Segment Start: Material supplied
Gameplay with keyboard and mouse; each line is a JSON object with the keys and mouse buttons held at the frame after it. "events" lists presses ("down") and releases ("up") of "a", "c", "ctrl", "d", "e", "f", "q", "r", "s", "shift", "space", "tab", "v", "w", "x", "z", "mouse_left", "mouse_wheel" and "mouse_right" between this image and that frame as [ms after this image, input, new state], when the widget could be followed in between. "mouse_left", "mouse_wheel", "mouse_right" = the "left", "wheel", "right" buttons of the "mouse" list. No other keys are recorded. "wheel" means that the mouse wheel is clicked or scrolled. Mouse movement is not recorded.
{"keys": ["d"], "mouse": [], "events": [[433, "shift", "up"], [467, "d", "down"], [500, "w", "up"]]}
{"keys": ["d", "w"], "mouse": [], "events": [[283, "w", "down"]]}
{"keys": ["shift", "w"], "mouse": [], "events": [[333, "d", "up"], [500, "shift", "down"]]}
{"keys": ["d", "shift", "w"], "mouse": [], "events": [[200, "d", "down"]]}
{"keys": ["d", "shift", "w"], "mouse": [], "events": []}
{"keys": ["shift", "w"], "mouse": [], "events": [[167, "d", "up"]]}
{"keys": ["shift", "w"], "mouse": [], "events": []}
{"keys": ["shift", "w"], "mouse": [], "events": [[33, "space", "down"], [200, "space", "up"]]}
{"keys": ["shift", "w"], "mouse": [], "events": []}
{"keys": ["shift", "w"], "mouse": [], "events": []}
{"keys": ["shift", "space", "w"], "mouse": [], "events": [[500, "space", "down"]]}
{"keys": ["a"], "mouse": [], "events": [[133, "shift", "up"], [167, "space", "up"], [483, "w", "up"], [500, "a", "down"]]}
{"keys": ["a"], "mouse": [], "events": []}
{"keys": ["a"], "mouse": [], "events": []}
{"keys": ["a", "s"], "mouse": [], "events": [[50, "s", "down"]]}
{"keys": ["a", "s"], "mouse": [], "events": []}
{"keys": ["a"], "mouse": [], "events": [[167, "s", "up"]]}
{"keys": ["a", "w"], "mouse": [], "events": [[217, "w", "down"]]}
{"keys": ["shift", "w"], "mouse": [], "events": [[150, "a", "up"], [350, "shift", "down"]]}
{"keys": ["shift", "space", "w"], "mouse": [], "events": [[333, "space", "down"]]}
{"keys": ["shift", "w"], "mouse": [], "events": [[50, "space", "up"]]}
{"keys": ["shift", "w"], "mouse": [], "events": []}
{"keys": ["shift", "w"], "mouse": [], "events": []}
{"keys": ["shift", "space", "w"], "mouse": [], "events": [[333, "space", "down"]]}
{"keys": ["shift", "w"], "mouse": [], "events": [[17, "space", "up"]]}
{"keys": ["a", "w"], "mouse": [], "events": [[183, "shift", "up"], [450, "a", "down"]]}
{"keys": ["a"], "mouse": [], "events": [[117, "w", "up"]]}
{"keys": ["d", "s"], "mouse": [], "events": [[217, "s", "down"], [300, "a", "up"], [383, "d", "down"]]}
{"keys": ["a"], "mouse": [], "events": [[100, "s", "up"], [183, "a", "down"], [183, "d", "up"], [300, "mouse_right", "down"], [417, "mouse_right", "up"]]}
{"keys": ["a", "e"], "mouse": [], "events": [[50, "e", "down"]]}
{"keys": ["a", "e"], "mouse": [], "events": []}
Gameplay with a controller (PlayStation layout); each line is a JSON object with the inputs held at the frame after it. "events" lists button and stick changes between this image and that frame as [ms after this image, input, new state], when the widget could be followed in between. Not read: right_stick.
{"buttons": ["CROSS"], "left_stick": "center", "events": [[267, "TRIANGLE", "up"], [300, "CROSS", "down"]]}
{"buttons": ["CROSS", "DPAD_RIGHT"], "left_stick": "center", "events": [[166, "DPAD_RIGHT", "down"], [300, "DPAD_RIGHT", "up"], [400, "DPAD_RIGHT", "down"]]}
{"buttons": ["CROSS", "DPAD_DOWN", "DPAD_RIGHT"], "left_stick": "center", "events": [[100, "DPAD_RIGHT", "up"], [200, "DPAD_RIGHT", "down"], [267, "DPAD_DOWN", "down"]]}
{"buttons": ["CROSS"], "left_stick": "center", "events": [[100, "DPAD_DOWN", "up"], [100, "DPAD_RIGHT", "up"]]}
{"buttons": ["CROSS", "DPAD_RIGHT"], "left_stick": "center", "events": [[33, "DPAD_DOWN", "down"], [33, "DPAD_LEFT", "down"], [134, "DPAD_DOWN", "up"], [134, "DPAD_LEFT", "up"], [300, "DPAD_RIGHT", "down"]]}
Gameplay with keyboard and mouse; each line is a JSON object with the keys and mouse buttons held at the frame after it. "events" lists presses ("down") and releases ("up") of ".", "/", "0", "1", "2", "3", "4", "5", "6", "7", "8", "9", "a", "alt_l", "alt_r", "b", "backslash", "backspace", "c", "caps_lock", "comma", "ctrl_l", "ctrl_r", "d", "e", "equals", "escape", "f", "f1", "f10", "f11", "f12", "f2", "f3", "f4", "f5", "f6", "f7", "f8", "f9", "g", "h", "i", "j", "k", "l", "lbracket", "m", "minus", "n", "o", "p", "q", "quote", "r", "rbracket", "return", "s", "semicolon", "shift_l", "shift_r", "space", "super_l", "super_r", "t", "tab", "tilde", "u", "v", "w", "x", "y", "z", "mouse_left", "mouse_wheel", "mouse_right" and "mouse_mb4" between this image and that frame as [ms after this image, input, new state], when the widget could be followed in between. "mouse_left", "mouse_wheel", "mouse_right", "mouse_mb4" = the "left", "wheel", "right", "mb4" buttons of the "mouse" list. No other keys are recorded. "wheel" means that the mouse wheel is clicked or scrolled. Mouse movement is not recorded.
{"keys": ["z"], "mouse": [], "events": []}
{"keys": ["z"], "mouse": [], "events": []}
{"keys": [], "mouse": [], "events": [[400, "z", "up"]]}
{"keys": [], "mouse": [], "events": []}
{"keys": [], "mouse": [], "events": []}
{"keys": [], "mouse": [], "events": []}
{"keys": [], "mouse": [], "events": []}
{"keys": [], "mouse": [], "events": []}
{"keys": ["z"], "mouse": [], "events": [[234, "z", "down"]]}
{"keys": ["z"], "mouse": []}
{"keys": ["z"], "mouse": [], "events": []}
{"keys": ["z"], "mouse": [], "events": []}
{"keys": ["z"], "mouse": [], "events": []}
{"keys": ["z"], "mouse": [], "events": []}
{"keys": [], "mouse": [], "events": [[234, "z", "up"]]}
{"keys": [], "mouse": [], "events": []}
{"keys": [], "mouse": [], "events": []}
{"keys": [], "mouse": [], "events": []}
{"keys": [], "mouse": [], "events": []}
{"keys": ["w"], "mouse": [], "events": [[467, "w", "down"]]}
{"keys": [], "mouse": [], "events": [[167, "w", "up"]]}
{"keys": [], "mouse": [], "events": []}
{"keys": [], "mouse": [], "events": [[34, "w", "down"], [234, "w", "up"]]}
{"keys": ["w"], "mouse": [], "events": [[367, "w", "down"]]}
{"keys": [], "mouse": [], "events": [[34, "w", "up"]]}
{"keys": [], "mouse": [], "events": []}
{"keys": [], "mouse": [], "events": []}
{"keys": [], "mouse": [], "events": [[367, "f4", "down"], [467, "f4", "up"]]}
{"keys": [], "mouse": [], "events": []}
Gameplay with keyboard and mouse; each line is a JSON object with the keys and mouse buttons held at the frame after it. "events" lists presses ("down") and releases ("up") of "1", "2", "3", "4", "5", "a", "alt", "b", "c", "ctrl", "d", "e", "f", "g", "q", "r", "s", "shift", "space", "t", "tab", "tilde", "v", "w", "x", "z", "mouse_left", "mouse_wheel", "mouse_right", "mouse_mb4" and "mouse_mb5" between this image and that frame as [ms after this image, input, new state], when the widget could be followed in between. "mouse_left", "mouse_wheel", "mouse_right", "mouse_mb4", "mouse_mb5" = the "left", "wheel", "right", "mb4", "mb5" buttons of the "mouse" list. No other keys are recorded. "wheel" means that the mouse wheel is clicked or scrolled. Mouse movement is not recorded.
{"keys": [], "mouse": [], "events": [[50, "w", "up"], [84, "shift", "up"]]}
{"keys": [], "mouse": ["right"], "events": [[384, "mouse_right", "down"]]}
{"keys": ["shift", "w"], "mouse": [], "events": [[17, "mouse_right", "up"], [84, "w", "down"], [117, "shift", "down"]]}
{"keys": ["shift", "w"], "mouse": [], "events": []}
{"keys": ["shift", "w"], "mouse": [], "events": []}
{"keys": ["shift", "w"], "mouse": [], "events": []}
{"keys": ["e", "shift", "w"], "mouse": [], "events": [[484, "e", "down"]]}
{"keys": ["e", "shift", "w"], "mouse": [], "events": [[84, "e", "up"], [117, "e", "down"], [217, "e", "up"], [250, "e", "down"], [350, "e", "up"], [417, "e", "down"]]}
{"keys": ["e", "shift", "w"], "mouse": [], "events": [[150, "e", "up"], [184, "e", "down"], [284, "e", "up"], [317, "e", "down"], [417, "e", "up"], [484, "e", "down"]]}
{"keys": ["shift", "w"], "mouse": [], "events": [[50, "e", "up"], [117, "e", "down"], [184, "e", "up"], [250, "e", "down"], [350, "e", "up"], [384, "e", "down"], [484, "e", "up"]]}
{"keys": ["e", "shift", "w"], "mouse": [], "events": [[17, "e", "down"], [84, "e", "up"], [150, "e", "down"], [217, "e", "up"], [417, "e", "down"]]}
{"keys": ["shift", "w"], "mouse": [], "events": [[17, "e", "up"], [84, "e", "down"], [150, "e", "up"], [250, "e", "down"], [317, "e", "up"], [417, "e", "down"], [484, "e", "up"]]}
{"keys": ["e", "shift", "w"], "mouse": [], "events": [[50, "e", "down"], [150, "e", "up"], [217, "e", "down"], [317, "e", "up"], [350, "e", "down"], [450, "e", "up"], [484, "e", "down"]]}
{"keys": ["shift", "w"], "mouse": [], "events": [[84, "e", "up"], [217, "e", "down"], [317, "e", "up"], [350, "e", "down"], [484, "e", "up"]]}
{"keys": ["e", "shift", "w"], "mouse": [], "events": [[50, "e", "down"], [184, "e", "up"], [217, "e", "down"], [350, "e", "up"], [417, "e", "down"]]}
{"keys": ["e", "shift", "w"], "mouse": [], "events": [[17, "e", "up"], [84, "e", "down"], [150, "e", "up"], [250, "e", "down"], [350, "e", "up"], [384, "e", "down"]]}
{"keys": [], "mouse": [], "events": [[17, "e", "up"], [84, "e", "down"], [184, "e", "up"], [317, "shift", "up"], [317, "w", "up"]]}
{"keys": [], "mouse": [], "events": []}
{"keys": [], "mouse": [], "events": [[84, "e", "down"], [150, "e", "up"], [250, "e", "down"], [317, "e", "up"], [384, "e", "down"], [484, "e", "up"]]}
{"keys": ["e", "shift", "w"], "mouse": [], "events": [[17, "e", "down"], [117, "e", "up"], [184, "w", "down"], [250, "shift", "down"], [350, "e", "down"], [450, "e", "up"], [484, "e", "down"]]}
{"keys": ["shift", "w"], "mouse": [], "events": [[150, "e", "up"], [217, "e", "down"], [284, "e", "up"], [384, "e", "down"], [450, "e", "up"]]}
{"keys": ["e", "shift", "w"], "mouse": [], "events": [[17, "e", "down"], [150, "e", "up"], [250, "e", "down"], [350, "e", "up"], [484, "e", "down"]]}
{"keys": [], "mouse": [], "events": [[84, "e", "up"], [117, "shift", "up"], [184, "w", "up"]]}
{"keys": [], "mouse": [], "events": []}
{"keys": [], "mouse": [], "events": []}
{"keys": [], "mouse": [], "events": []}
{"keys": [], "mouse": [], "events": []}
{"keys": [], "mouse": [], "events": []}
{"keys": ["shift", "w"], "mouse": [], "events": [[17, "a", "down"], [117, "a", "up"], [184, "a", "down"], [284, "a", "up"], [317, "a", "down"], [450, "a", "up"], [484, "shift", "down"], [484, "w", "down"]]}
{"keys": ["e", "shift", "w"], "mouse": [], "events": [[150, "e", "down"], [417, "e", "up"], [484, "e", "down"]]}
Segment End: Material supplied
_Work instruction_
Above are some records. Copy each of their lines that holds the string "CROSS".

_Answer_
{"buttons": ["CROSS"], "left_stick": "center", "events": [[267, "TRIANGLE", "up"], [300, "CROSS", "down"]]}
{"buttons": ["CROSS", "DPAD_RIGHT"], "left_stick": "center", "events": [[166, "DPAD_RIGHT", "down"], [300, "DPAD_RIGHT", "up"], [400, "DPAD_RIGHT", "down"]]}
{"buttons": ["CROSS", "DPAD_DOWN", "DPAD_RIGHT"], "left_stick": "center", "events": [[100, "DPAD_RIGHT", "up"], [200, "DPAD_RIGHT", "down"], [267, "DPAD_DOWN", "down"]]}
{"buttons": ["CROSS"], "left_stick": "center", "events": [[100, "DPAD_DOWN", "up"], [100, "DPAD_RIGHT", "up"]]}
{"buttons": ["CROSS", "DPAD_RIGHT"], "left_stick": "center", "events": [[33, "DPAD_DOWN", "down"], [33, "DPAD_LEFT", "down"], [134, "DPAD_DOWN", "up"], [134, "DPAD_LEFT", "up"], [300, "DPAD_RIGHT", "down"]]}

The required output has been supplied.